Plus rien ne devrait nous surprendre de la part de l’animal le plus apte à potentiellement survivre sur la Lune sans protection artificielle. Les tardigrades sont extrémophiles : là où tant d’êtres vivants ne tiendraient pas, ils résistent sans problème. Ils peuvent ainsi survivre à des températures extrêmes et à l’absence d’oxygène. On savait déjà qu’une sorte de bouclier leur permet de contrecarrer les radiations, mais des biologistes viennent de découvrir une espèce ayant la capacité de survivre à des doses létales de radiations UV grâce à un mécanisme encore jamais vu chez les tardigrades.
Pour résister aux radiations, les scientifiques avaient déjà identifié l’ingrédient clé du bouclier des tardigrades : la protéine Dsup. Celle-ci, nommée ainsi pour damage suppressor (suppression des dommages), protège leur code génétique d’être endommagé. Dans leur papier de recherche publié dans les Biology Letters le 14 octobre 2020, une équipe de chercheurs indiens met au jour une nouvelle espèce de tardigrade, dont la technique de protection est différente : c’est la fluorescence.

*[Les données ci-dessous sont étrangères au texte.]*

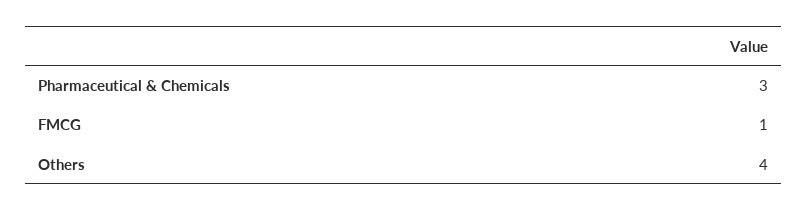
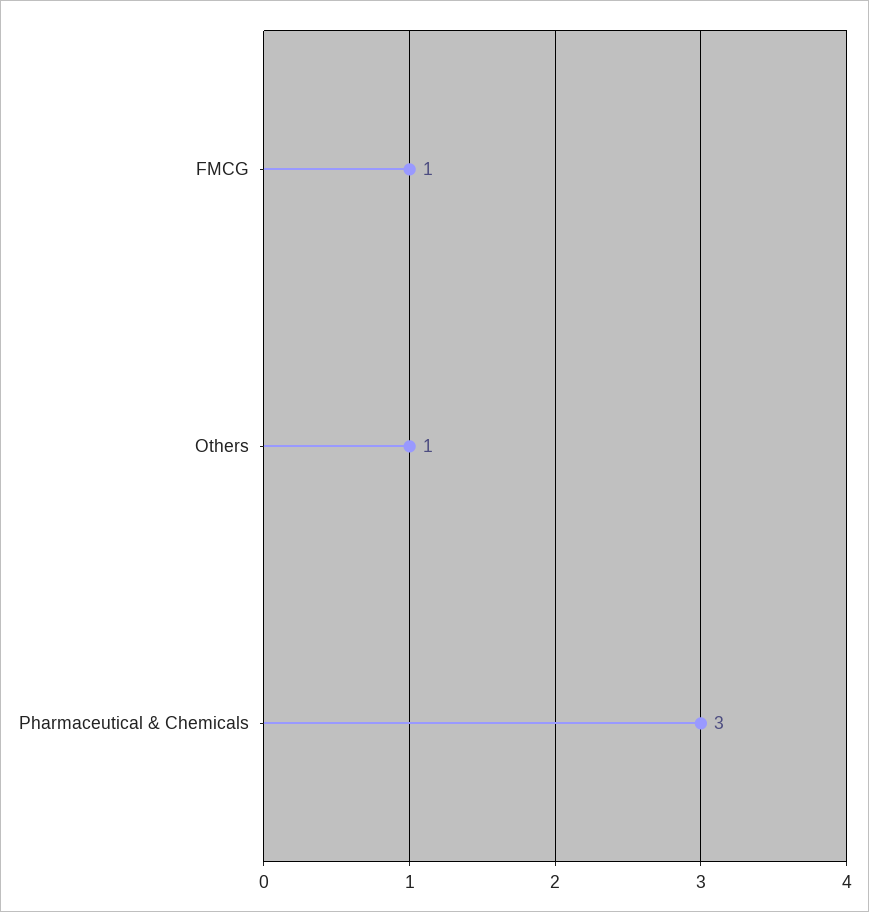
  {
    "Pharmaceutical & Chemicals": 3,
    "FMCG": 1,
-   "Others": 4
+   "Others": 1
  }

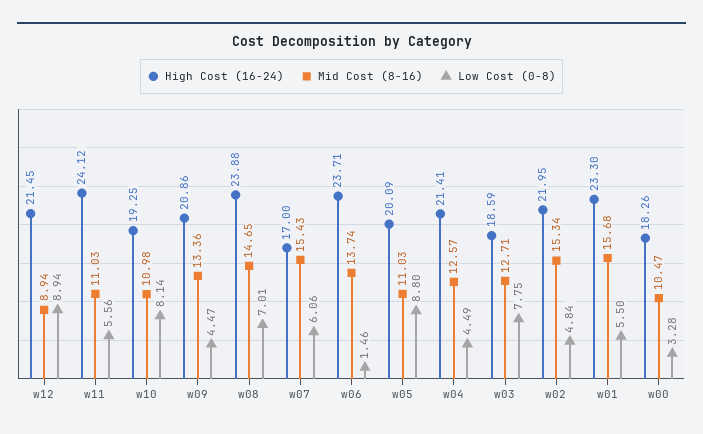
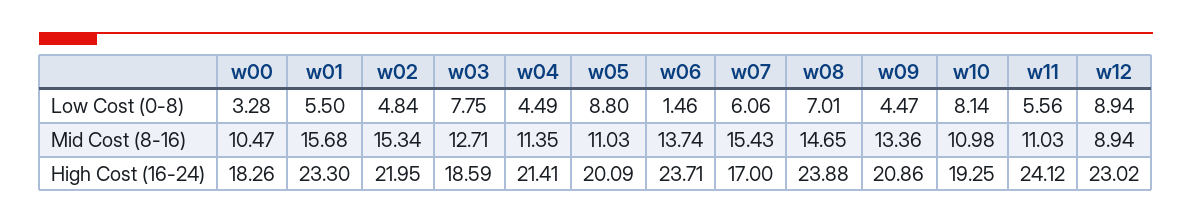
  {
    "High Cost (16-24)": {
-     "w12": 21.45,
+     "w12": 23.02,
      "w11": 24.12,
      "w10": 19.25,
      "w09": 20.86,
      "w08": 23.88,
      "w07": 17,
      "w06": 23.71,
      "w05": 20.09,
      "w04": 21.41,
      "w03": 18.59,
      "w02": 21.95,
      "w01": 23.3,
      "w00": 18.26
    },
    "Mid Cost (8-16)": {
      "w12": 8.94,
      "w11": 11.03,
      "w10": 10.98,
      "w09": 13.36,
      "w08": 14.65,
      "w07": 15.43,
      "w06": 13.74,
      "w05": 11.03,
-     "w04": 12.57,
+     "w04": 11.35,
      "w03": 12.71,
      "w02": 15.34,
      "w01": 15.68,
      "w00": 10.47
    },
    "Low Cost (0-8)": {
      "w12": 8.94,
      "w11": 5.56,
      "w10": 8.14,
      "w09": 4.47,
      "w08": 7.01,
      "w07": 6.06,
      "w06": 1.46,
      "w05": 8.8,
      "w04": 4.49,
      "w03": 7.75,
      "w02": 4.84,
      "w01": 5.5,
      "w00": 3.28
    }
  }

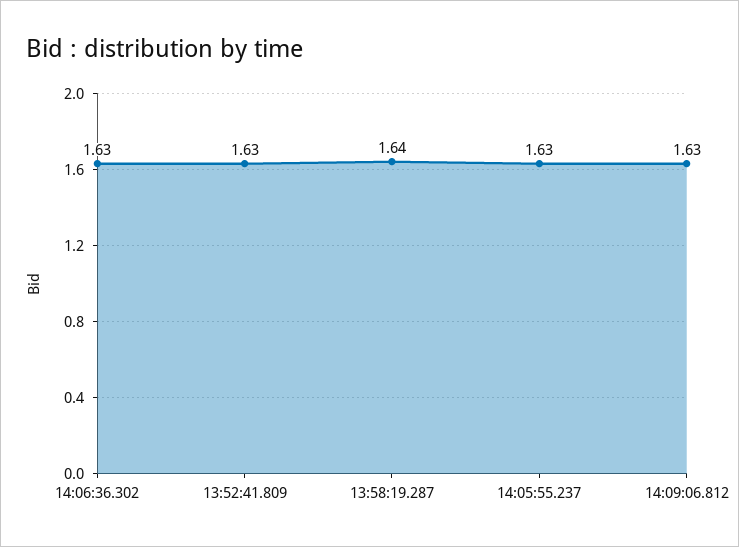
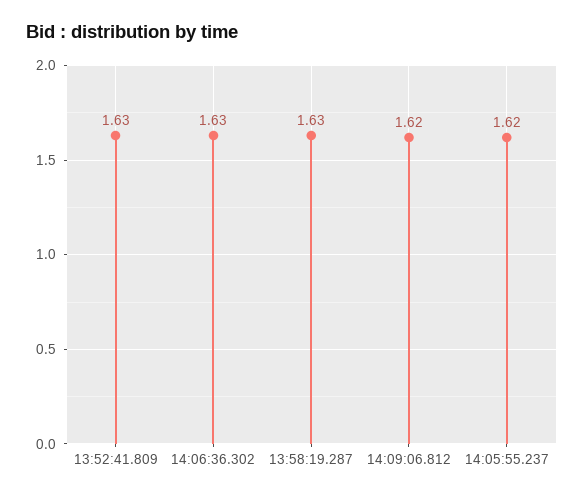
  {
    "14:06:36.302": 1.63,
    "13:52:41.809": 1.63,
-   "13:58:19.287": 1.64,
+   "13:58:19.287": 1.63,
-   "14:05:55.237": 1.63,
+   "14:05:55.237": 1.62,
-   "14:09:06.812": 1.63
+   "14:09:06.812": 1.62
  }

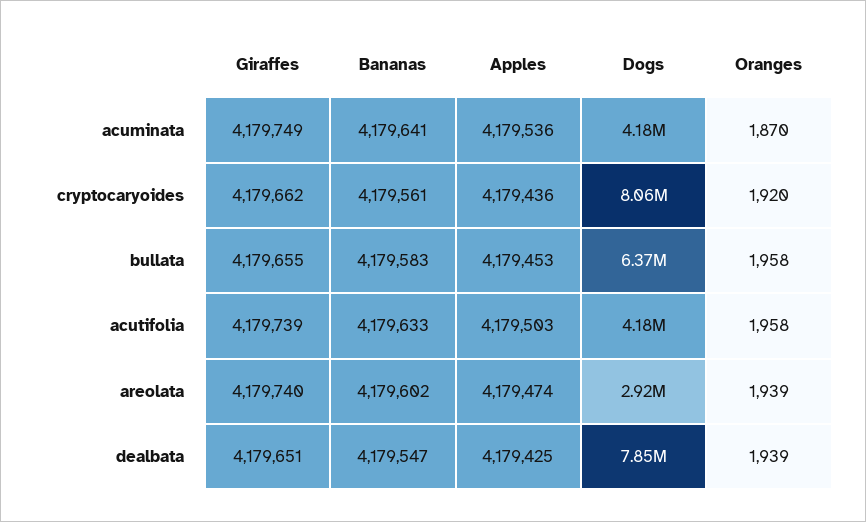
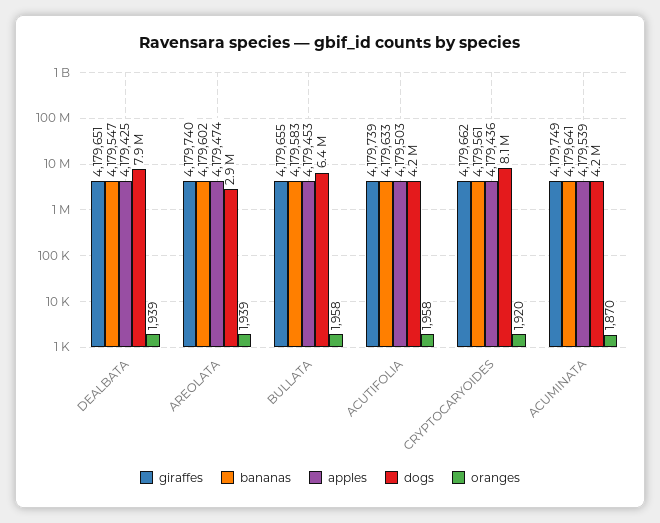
  {
    "Giraffes": {
      "acuminata": 4179749,
      "cryptocaryoides": 4179662,
      "bullata": 4179655,
      "acutifolia": 4179739,
      "areolata": 4179740,
      "dealbata": 4179651
    },
    "Bananas": {
      "acuminata": 4179641,
      "cryptocaryoides": 4179561,
      "bullata": 4179583,
      "acutifolia": 4179633,
      "areolata": 4179602,
      "dealbata": 4179547
    },
    "Apples": {
-     "acuminata": 4179536,
+     "acuminata": 4179539,
      "cryptocaryoides": 4179436,
      "bullata": 4179453,
      "acutifolia": 4179503,
      "areolata": 4179474,
      "dealbata": 4179425
    },
    "Dogs": {
      "acuminata": 4180000,
      "cryptocaryoides": 8060000,
      "bullata": 6370000,
      "acutifolia": 4180000,
      "areolata": 2920000,
      "dealbata": 7850000
    },
    "Oranges": {
      "acuminata": 1870,
      "cryptocaryoides": 1920,
      "bullata": 1958,
      "acutifolia": 1958,
      "areolata": 1939,
      "dealbata": 1939
    }
  }

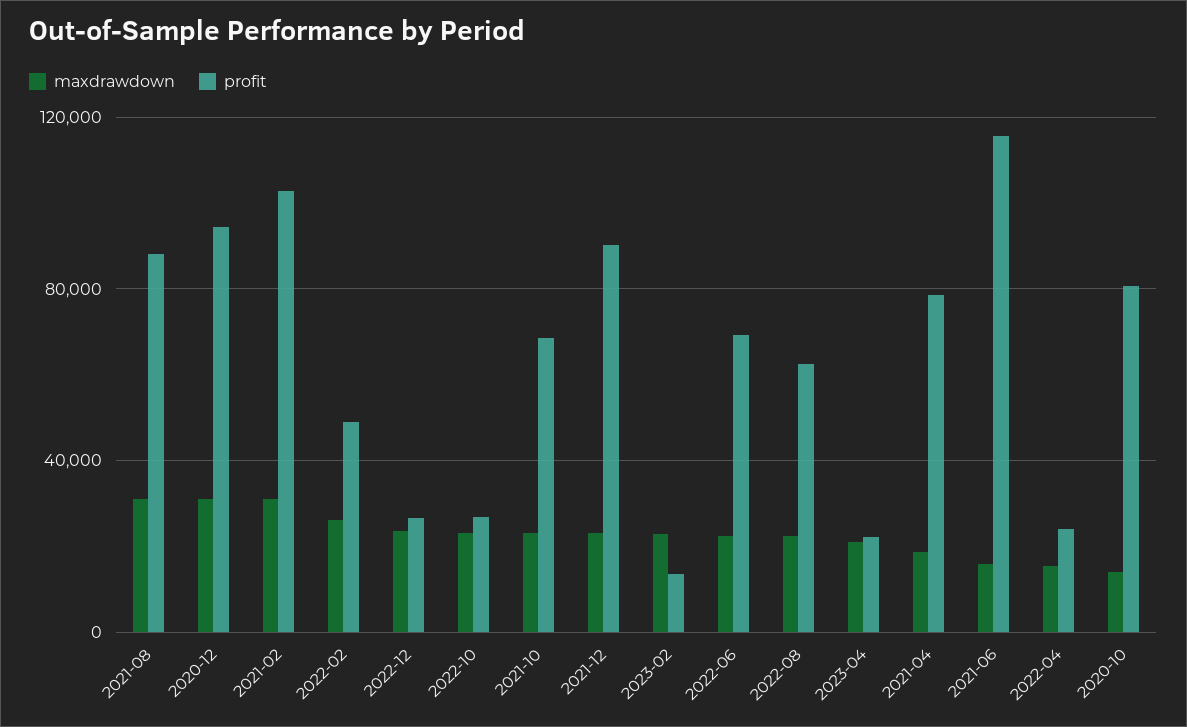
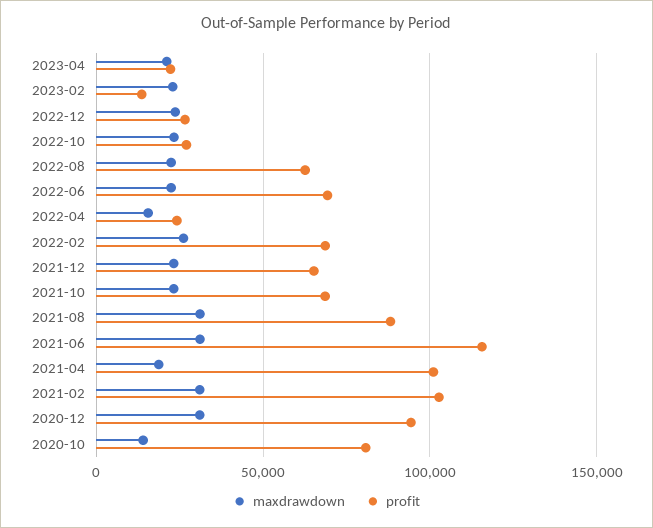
  {
    "maxdrawdown": {
      "2021-08": 30000,
      "2020-12": 30000,
      "2021-02": 30000,
      "2022-02": 25000,
      "2022-12": 25000,
      "2022-10": 25000,
      "2021-10": 25000,
      "2021-12": 25000,
      "2023-02": 25000,
      "2022-06": 20000,
      "2022-08": 20000,
      "2023-04": 20000,
      "2021-04": 20000,
-     "2021-06": 15000,
+     "2021-06": 30000,
      "2022-04": 15000,
      "2020-10": 15000
    },
    "profit": {
      "2021-08": 90000,
      "2020-12": 95000,
      "2021-02": 105000,
-     "2022-02": 50000,
+     "2022-02": 70000,
      "2022-12": 25000,
      "2022-10": 25000,
      "2021-10": 70000,
-     "2021-12": 90000,
+     "2021-12": 65000,
      "2023-02": 15000,
      "2022-06": 70000,
      "2022-08": 65000,
      "2023-04": 20000,
-     "2021-04": 80000,
+     "2021-04": 100000,
      "2021-06": 115000,
      "2022-04": 25000,
      "2020-10": 80000
    }
  }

Les tardigrades étudiés appartiennent à la classe Eutardigrada. Il en existe plus de 700 espèces, et celle-ci est donc une nouvelle à ajouter à ces quelques centaines.
La fluorescence les protège
Les chercheurs ont prélevé des tardigrades sur de la mousse verte poussant sur des murs de béton, dans la ville de Bangolore, en Inde. Puis ils les ont exposé à une lampe germicide, un équipement qui permet de tuer de nombreux pathogènes en émettant une lumière ultraviolette. Les tardigrades sujets à l’expérience ont été soumis, via cette lampe, à des doses théoriquement mortelles de radiations ultraviolettes. Leur réaction ? Briller. Ils émettent en effet une lumière bleutée dans ces conditions.
« Nous montrons que la fluorescence génère une tolérance aux radiations UV létales », chez ces tardigrades, écrivent les auteurs. Car les autres tardigrades ainsi que les vers (nématodes) également présents ne s’en sont quant à eux pas sortis. Il est probable que la lumière bleue émise par cette autofluorescence permette de renvoyer les rayons, et donc d’atténuer le nombre de radiations atteignant l’organisme. Les chercheurs ont pu extraire la substance fluorescente, afin d’y plonger une espèce de tardigrade sensible aux UV ainsi que des nématodes. Résultat : leur résistance aux radiations s’est accrue. Les chercheurs décrivent ce mécanisme comme « remarquable ».
« Cela fournit la démonstration expérimentale directe de la photoprotection par fluorescence », ajoutent les auteurs. Quant à la raison d’être de ce boucler fluorescent, ils estiment qu’il s’agit d’une mutation évolutive, pour adapter l’organisme des tardigrades locaux aux très hautes radiations UV de cette région, l’Inde du Sud. Ce n’est pas la première fois que l’on constate une capacité adaptative importante de la part de cette espèce. Leur bouclier quasi imparable, rendant leurs différentes espèces extrémophiles, provient de leurs habitats terrestres faits de mousse : lorsqu’elle s’assèche, elle produit des radicaux hydroxyles (atomes générés par les rayons X), contre lesquels il faut donc se protéger pour survivre.